The American Red Cross St. Louis Area Chapter recognized Missouri Representative Rick Stream, R-District 94, for his legislative efforts to encourage more Missourians to become trained in CPR. During a ceremony today at the regional Red Cross headquarters, Rep. Stream was honored for his legislation that encourages school districts to make CPR training a requirement of high school graduation.

“It is simple: CPR saves lives. It is important we teach as many young people as possible the ‘hands-only’ CPR,” Rep. Stream said. “We want give them the training and then give them the courage and confidence to use their skills if the need arises.”

As it was written, Rep. Stream’s bill would have meant an additional 70,000 Missourians annually would be trained in CPR. Although it passed in the House, it was amended in the Senate. The bill now encourages high schools to require the training, but does not mandate it. Although the bill did not pass in its original form, it will result in many more Missourians trained in the lifesaving skill.

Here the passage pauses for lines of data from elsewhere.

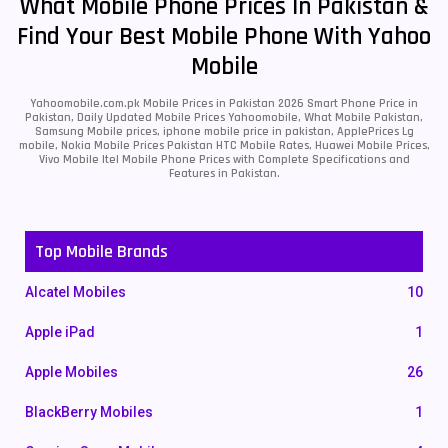
What Mobile Phone Prices In Pakistan &
Find Your Best Mobile Phone With Yahoo
Mobile
Yahoomobile.com.pk Mobile Prices in Pakistan 2026 Smart Phone Price in
Pakistan, Daily Updated Mobile Prices Yahoomobile, What Mobile Pakistan,
Samsung Mobile prices, iphone mobile price in pakistan, ApplePrices Lg
mobile, Nokia Mobile Prices Pakistan HTC Mobile Rates, Huawei Mobile Prices,
Vivo Mobile Itel Mobile Phone Prices with Complete Specifications and
Features in Pakistan.
Top Mobile Brands
Alcatel Mobiles
10
Apple iPad
1
Apple Mobiles
26
BlackBerry Mobiles
1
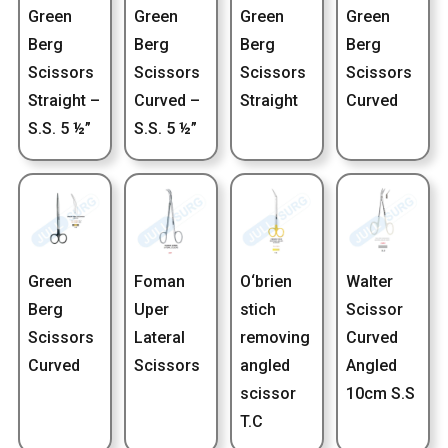
Green
Green
Green
Green
Berg
Berg
Berg
Berg
Scissors
Scissors
Scissors
Scissors
Straight –
Curved –
Straight
Curved
S.S. 5 ½”
S.S. 5 ½”
Green
Foman
O‘brien
Walter
Berg
Uper
stich
Scissor
Scissors
Lateral
removing
Curved
Curved
Scissors
angled
Angled
scissor
10cm S.S
T.C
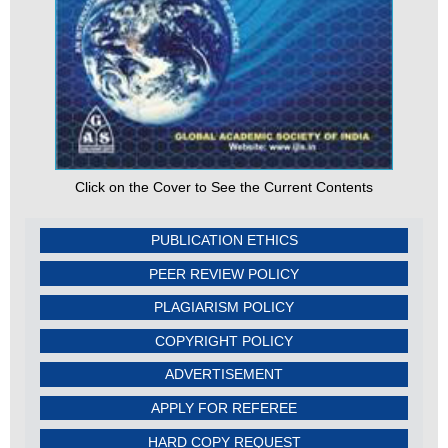
Click on the Cover to See the Current Contents
PUBLICATION ETHICS
PEER REVIEW POLICY
PLAGIARISM POLICY
COPYRIGHT POLICY
ADVERTISEMENT
APPLY FOR REFEREE
HARD COPY REQUEST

“I would guess Rep. Stream has made every school district in the State aware of the new ‘hands-only’ CPR training,” said Red Cross board chair Bob Ciapciak (pronounced chap-check). “As a result of his work, every district should at least consider offering the training during high school. For pennies per student and using Red Cross materials, schools can train students in a single 30 to 40 minute class.”

The Red Cross mission is to prevent and alleviate human suffering in the face of emergencies. CPR training certainly does that. The CPR instruction should be based on a nationally-recognized, current program, such as instruction provided through the Red Cross. Rep. Stream’s bill is now part of a Senate bill awaiting Governor Nixon’s signature. The law could take effect in the fall of 2014.